Why filter out the votes made after only one or two prompts? A lot of times, a single response is all you need to see.

Do you really need more than this to know which one you’re going to pick? https://i.imgur.com/En37EJD.png

Avatar doesn’t have humans? Seriously?

londons_explore|2 years ago

The chart on the bottom left corner of that page shows quite how far ahead the various GPT-4 models are compared to everyone else...

_giorgio_|2 years ago

I've used the Arena a lot, and the differences between models are very clear 90% of the times.
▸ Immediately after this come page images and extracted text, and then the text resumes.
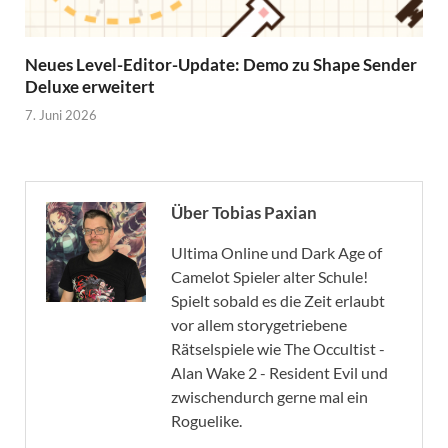
Neues Level-Editor-Update: Demo zu Shape Sender
Deluxe erweitert
7. Juni 2026
Über Tobias Paxian
Ultima Online und Dark Age of
Camelot Spieler alter Schule!
Spielt sobald es die Zeit erlaubt
vor allem storygetriebene
Rätselspiele wie The Occultist -
Alan Wake 2 - Resident Evil und
zwischendurch gerne mal ein
Roguelike.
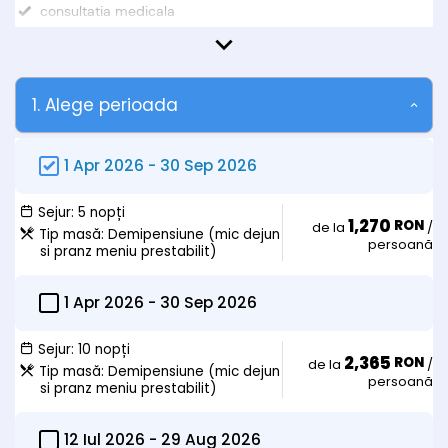
consultatia medicala
Observații:
Oferte sunt valabile exclusiv cu prezentarea biletului de trimitere
de la medicul de familie si a cardului de sanatate.
1. Alege perioada
Oferta nu include:
• taxele de statiune se achita la receptie;
1 Apr 2026
-
30 Sep 2026
Tarife copii :
• Copiii intre 0-3 ani = gratuit (cu 2 adulți, fara pat suplimentar +
masa);
Sejur:
5 nopți
• Copiii între 4 și 13 ani = 80 lei/zi (cu 2 adulți, fara pat
1,270
RON
de la
/
Tip masă:
Demipensiune (mic dejun
suplimentar + masa)
persoană
si pranz meniu prestabilit)
• Copiii între 4 și 13 ani = 155 lei/zi (cu 2 adulți, cu pat suplimentar
+ masa)
• Copiii peste 14 ani se considera adulti.
1 Apr 2026
-
30 Sep 2026
Sejur:
10 nopți
2,365
RON
de la
/
Tip masă:
Demipensiune (mic dejun
persoană
si pranz meniu prestabilit)
12 Iul 2026
-
29 Aug 2026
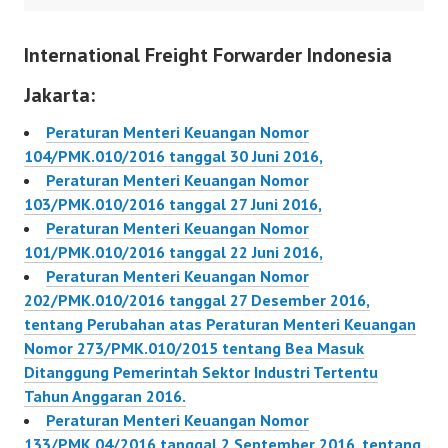
Sektor Industri Tertentu
Tahun Anggaran 2017.
International Freight Forwarder Indonesia
255/PMK.010/2016
Jakarta:
Peraturan Menteri Keuangan Nomor
104/PMK.010/2016 tanggal 30 Juni 2016,
Peraturan Menteri Keuangan Nomor
103/PMK.010/2016 tanggal 27 Juni 2016,
Peraturan Menteri Keuangan Nomor
101/PMK.010/2016 tanggal 22 Juni 2016,
Peraturan Menteri Keuangan Nomor
202/PMK.010/2016 tanggal 27 Desember 2016,
tentang Perubahan atas Peraturan Menteri Keuangan
Nomor 273/PMK.010/2015 tentang Bea Masuk
Ditanggung Pemerintah Sektor Industri Tertentu
Tahun Anggaran 2016.
Peraturan Menteri Keuangan Nomor
133/PMK.04/2016 tanggal 2 September 2016, tentang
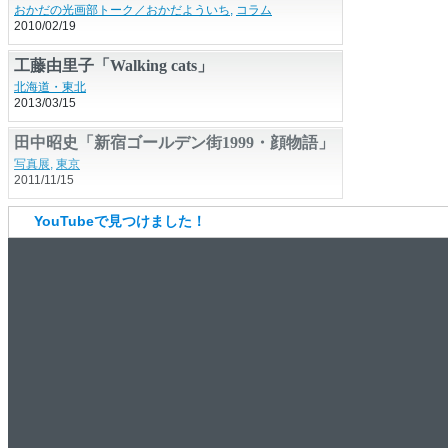
続・絞りって何だ？
おかだの光画部トーク／おかだよういち
,
コラム
2010/02/19
工藤由里子「Walking cats」
北海道・東北
2013/03/15
YouTubeで見つけました！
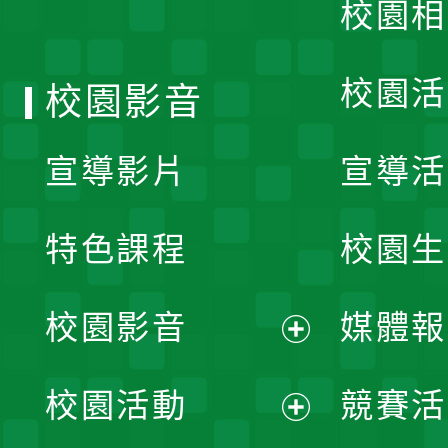
校園相
單
校園活
校園影音
宣導影片
宣導活
特色課程
校園生
校園影音
媒體報
展
校園活動
競賽活
開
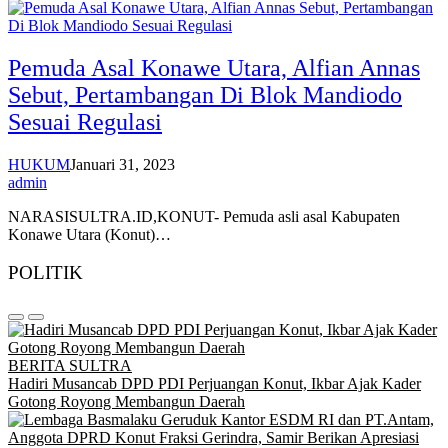
Pemuda Asal Konawe Utara, Alfian Annas
Sebut, Pertambangan Di Blok Mandiodo
Sesuai Regulasi
HUKUM
Januari 31, 2023
admin
NARASISULTRA.ID,KONUT- Pemuda asli asal Kabupaten
Konawe Utara (Konut)…
POLITIK
BERITA SULTRA
Hadiri Musancab DPD PDI Perjuangan Konut, Ikbar Ajak Kader
Gotong Royong Membangun Daerah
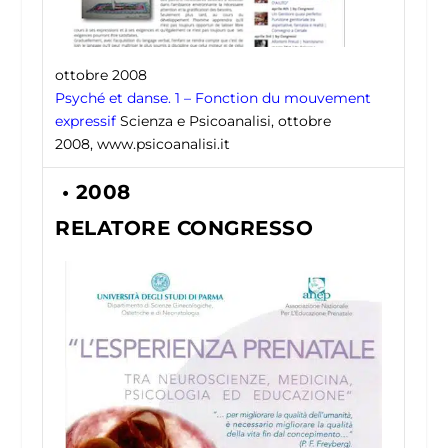
ottobre 2008
Psyché et danse. 1 – Fonction du mouvement
expressif
Scienza e Psicoanalisi, ottobre
2008, www.psicoanalisi.it
• 2008
RELATORE CONGRESSO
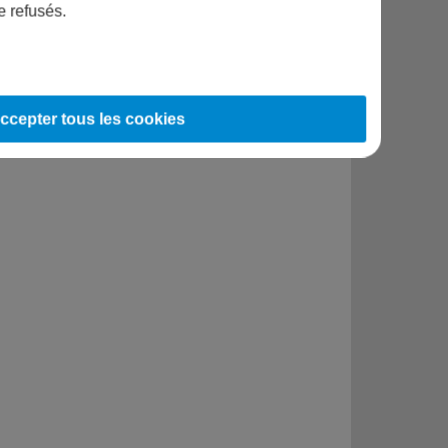
tis sont livrées avec 1,5 m de câble, d'une
e refusés.
ort avec prise normalisée et un interrupteur.
ccepter tous les cookies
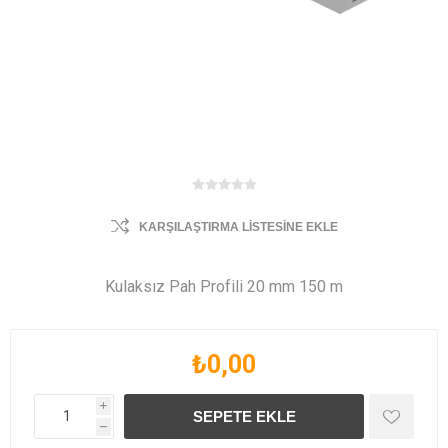
KARŞILAŞTIRMA LISTESINE EKLE
Kulaksız Pah Profili 20 mm 150 m
₺0,00
i
h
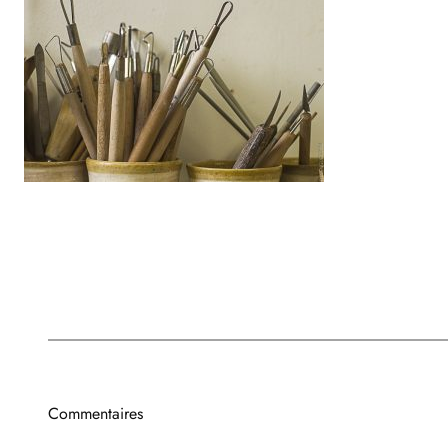
Commentaires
I only make technical (pytorch) questions though.

3abiton|2 years ago

Thanks for the reference I was searching for a benchmark that can quantify the typical user experience, as most synthetic ones are completly ineffective. At what sample size the ranking become significant? Or is it baked in the metrics (ELO)?

bitshiftfaced|2 years ago

Elo converges on stable scores fairly quickly, depending on the K-factor. I wouldn't think it would be much of an issue at all for something like this, since you can ensure you're testing against every other member (avoiding "Elo islands"). But obviously the more trials the better.

The Glicko rating system is very similar to Elo, but it also models the variance of a given rating. It can directly tell you a "rating deviation."